··· Teks Halaman

Sejak awal sejarah peradaban, manusia senantiasa terikat dengan tanah tempat ia lahir, tumbuh, dan berakar. Dari tanah itulah ia belajar tentang bahasa, budaya, serta makna kebersamaan. Dalam Islam, ikatan emosional terhadap tanah air bukanlah perkara remeh atau sekadar kebiasaan manusiawi. Ahlul Bait Nabi saw memandangnya sebagai bagian dari iman, akhlak, bahkan syarat terwujudnya masyarakat yang adil.
Syiah, sebagai pengikut ajaran Ahlul Bait, menemukan dasar-dasar kecintaan kepada tanah air dalam hadis, riwayat, dan juga penjelasan para ulama. Cinta tanah air bukan semata-mata nasionalisme modern, tetapi fitrah manusia yang dibimbing oleh agama.

······
··· Cuplikan Data

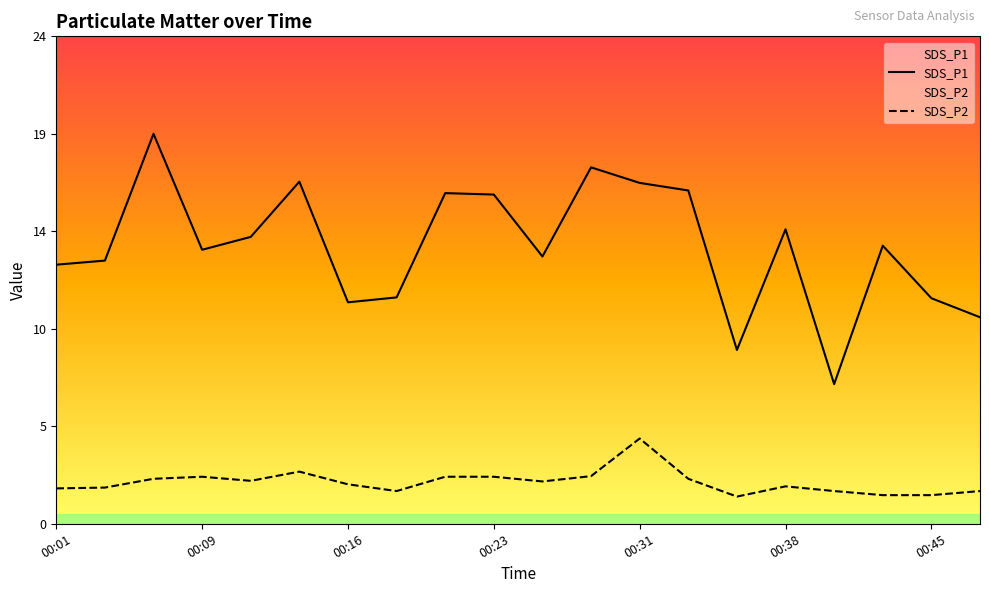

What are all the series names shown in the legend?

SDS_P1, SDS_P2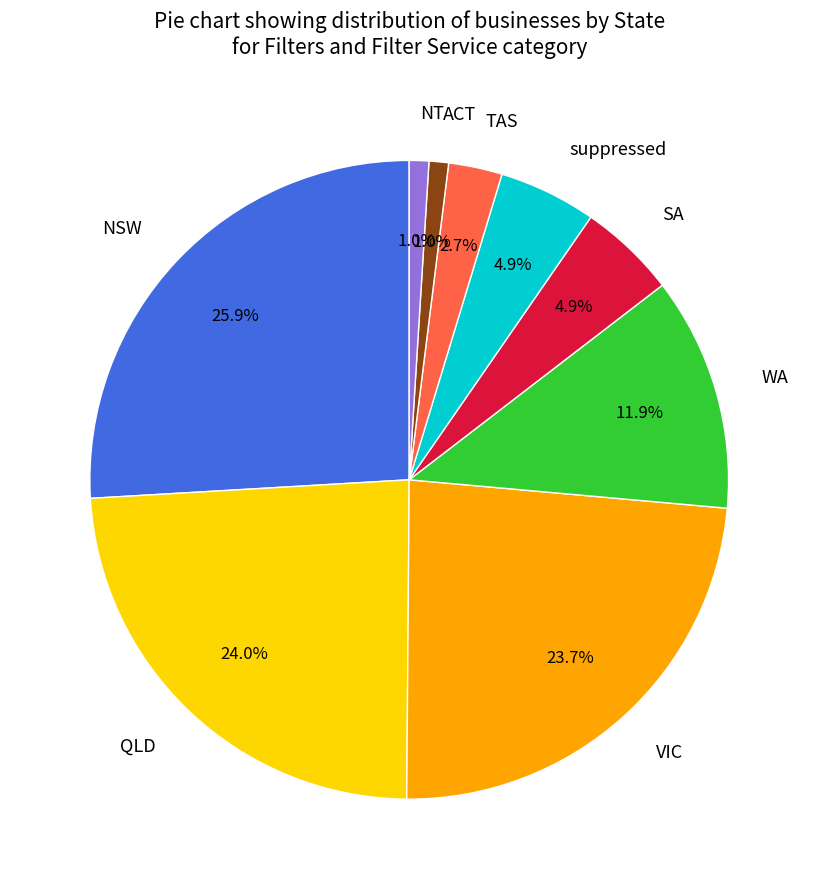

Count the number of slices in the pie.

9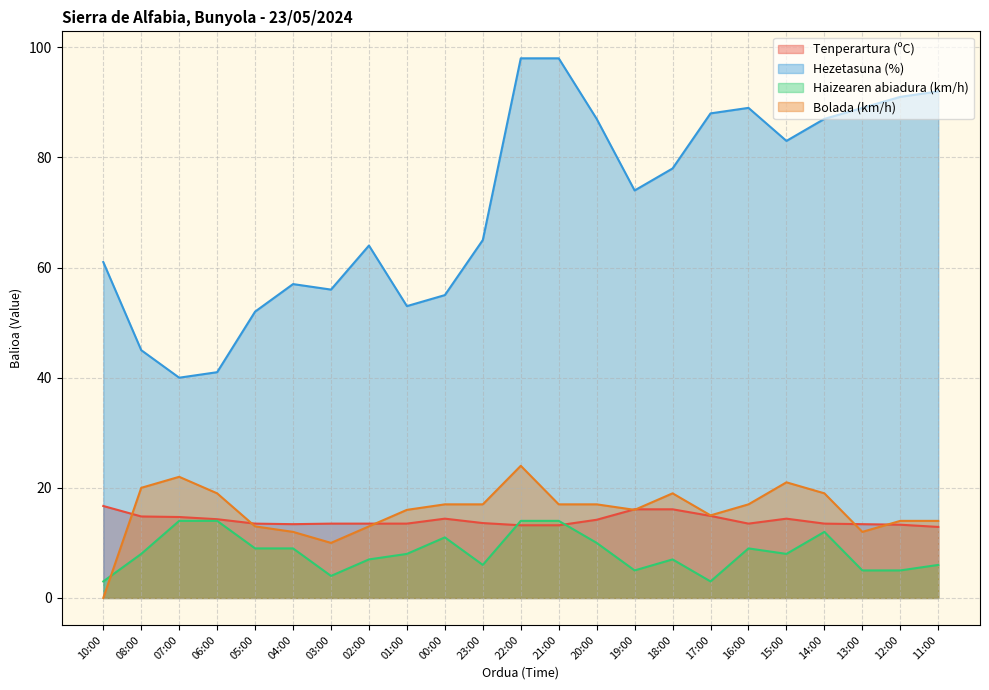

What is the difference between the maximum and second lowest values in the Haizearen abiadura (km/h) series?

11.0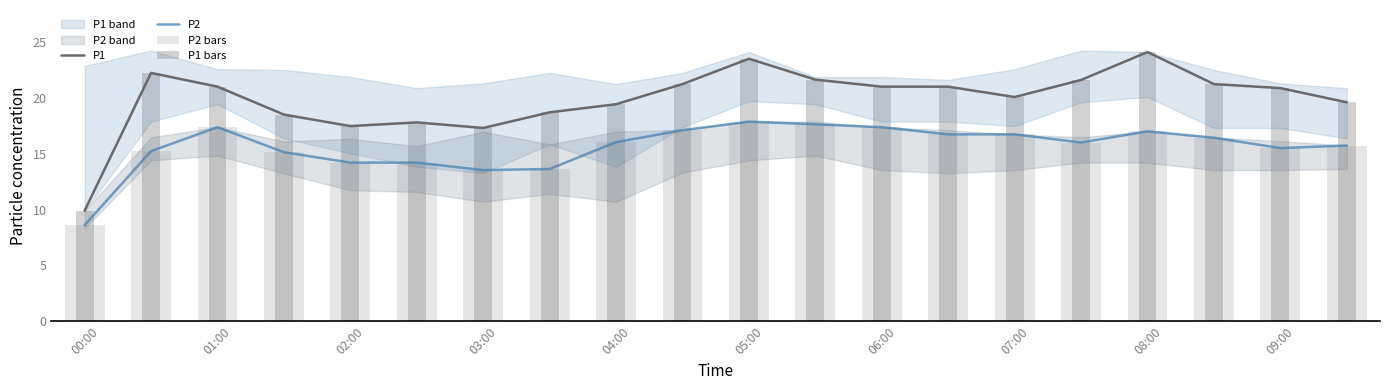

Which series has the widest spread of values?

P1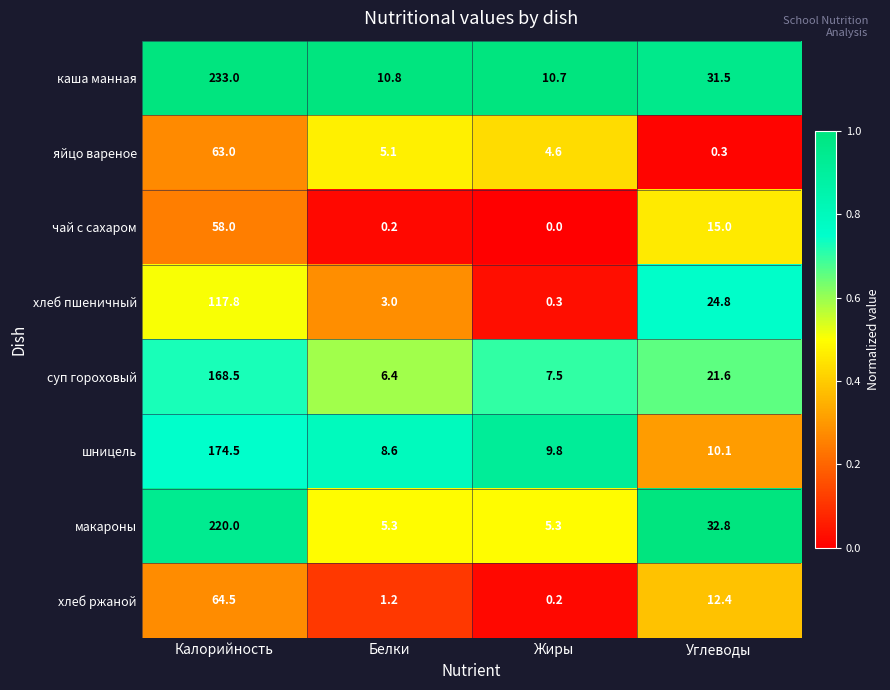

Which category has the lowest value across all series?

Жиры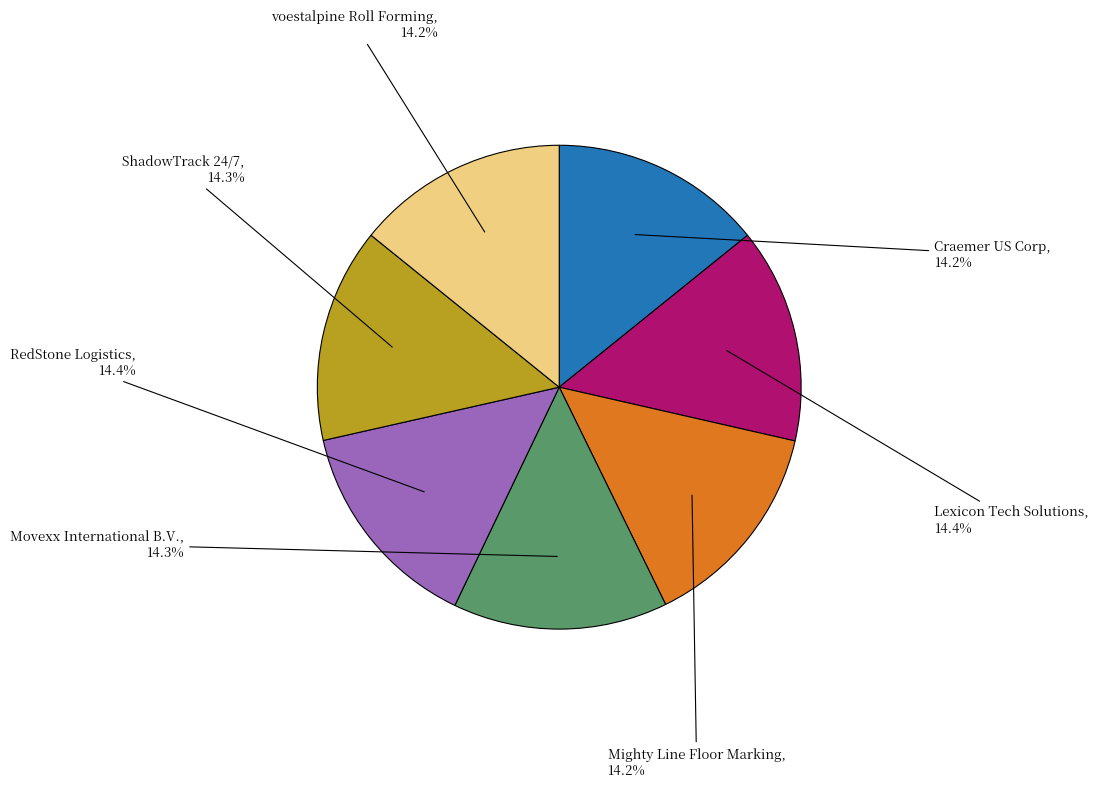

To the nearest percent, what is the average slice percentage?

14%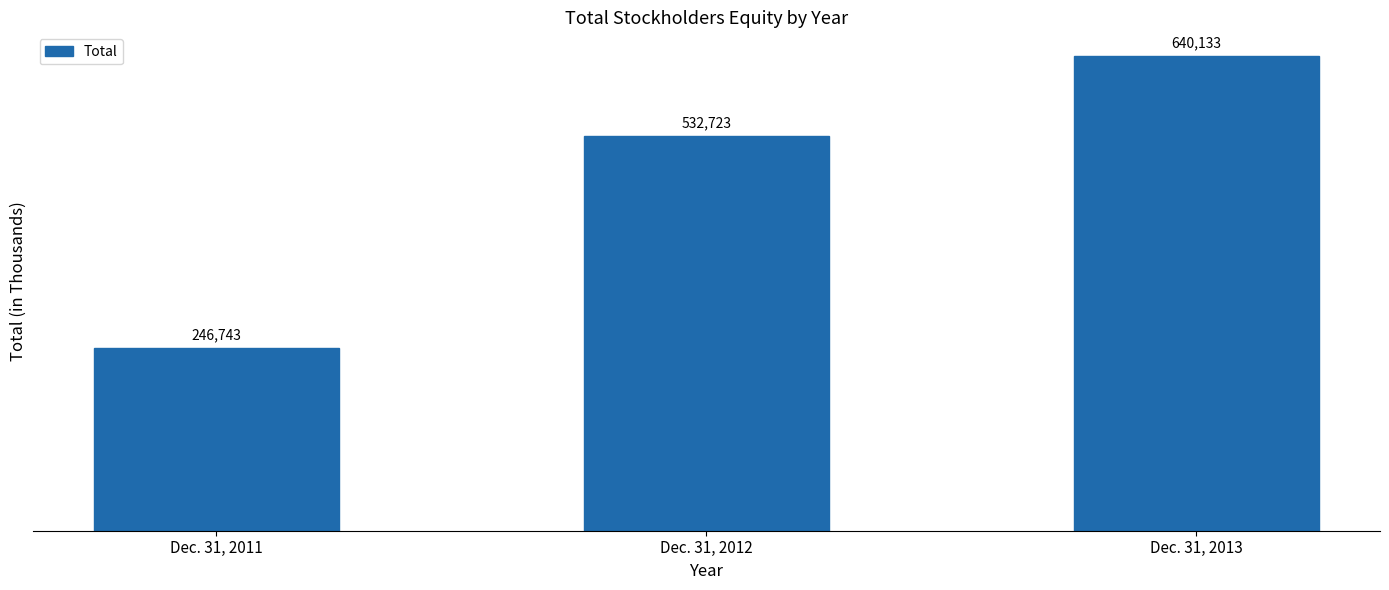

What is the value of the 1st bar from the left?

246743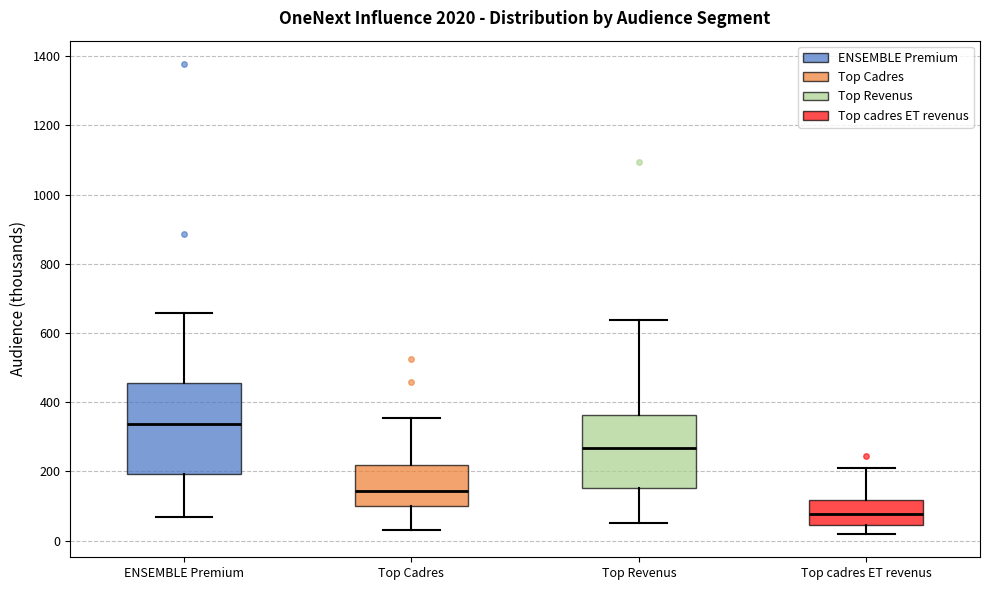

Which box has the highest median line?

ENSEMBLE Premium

······

Latihan >> Menurut teks tentang cinta tanah air, bagaimana Ahlul Bait Nabi saw memandang ikatan emosional terhadap tanah air? Baris-baris di atas merupakan materi tersendiri yang tidak berkaitan dengan teks tentang cinta tanah air.

Bagian Jawaban >> Ahlul Bait Nabi saw memandangnya sebagai bagian dari iman, akhlak, bahkan syarat terwujudnya masyarakat yang adil.